No caso da pelagem dos camundongos, a equipe encontrou fortes evidências de que a modulação da mensagem contida no gene decorre da ação de trechos de DNA semelhantes a vírus, conhecidos como retrotransposons. Também está envolvido nessa característica epigenética um processo bioquímico, a metilação.

Gametas "zerados"
Até agora acreditava-se que as marcas introduzidas por eles na leitura do genoma (coleção de genes) eram "zeradas" na produção de gametas como espermatozóides e óvulos, as células reprodutivas que transmitem os genes para a próxima geração. É o que reza a ortodoxia genética: características adquiridas não são transmitidas, unicamente mutações.
Seria como descompactar e instalar no seu computador um programa baixado da Internet. Ao recompactar e transmitir o mesmo arquivo anexado a um e-mail, as características de seu sistema não seriam enviadas junto.
A pesquisa de Whitelaw e colegas mostrou que, assim como arquivos enviados por e-mail podem conter vírus de computador, os gametas também podem carregar algo mais do que os arquivos compactados dos genes. Mais ainda, estão convencidos de que essa forma de hereditariedade pode ser comum e até fundamental para o surgimento de doenças.
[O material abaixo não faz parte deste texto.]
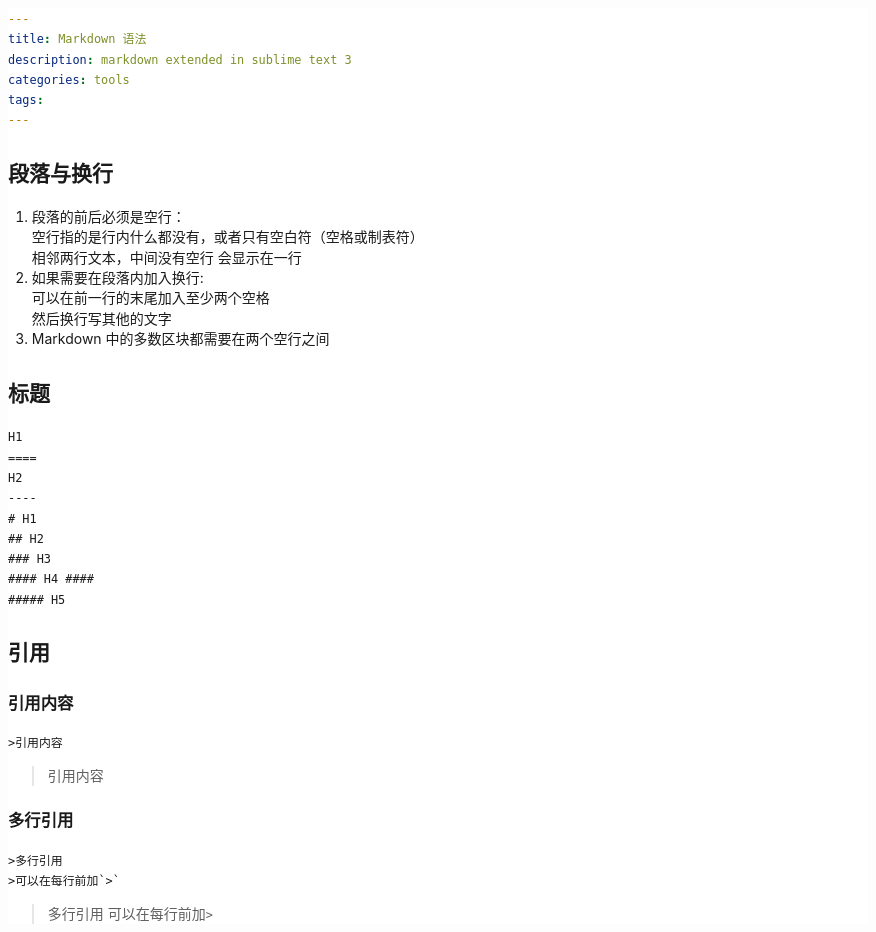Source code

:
 ```yaml
---
title: Markdown 语法
description: markdown extended in sublime text 3
categories: tools
tags:
---
```


## 段落与换行

1. 段落的前后必须是空行：  
空行指的是行内什么都没有，或者只有空白符（空格或制表符）   
相邻两行文本，中间没有空行
会显示在一行
2. 如果需要在段落内加入换行:  
可以在前一行的末尾加入至少两个空格  
然后换行写其他的文字
3. Markdown 中的多数区块都需要在两个空行之间

##  标题

	H1
	====
	H2
	----
	# H1
	## H2
	### H3
	#### H4 ####
	##### H5

## 引用

### 引用内容

	>引用内容

>引用内容

### 多行引用

	>多行引用
	>可以在每行前加`>`

>多行引用
>可以在每行前加`>`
"Acredito que saber a sequência primária de DNA de um indivíduo será insuficiente para predizer seu fenótipo (manifestação da doença) em alguns casos", disse Whitelaw. "Esses casos vão, talvez, demandar um epigenótipo do indivíduo, isto é, uma imagem detalhada da metilação naquele locus (região no gene)."

Genoma é só o começo
Nunca é demais lembrar que o Projeto Genoma Humano vai resultar numa sequência bruta de DNA, que, se acredita, será representativa da espécie humana como um todo. Não dará conta da variação que há entre indivíduos, muito menos das intercorrências epigenéticas que podem estar envolvidas no desenvolvimento de cada organismo e suas mazelas.
Não corresponde à realidade dos laboratórios, assim, a visão ingênua e mecanicista de que decodificar o genoma implica abrir uma cornucópia da qual jorrariam tratamentos sob medida para todas as doenças. Nada disso, afirmou à Folha, também por e-mail, Rosalind John: "Obter a sequência é somente o começo. Entender a função de cada gene e sua regulação tanto por outros genes como pelas alterações epigenéticas é um desafio muito maior".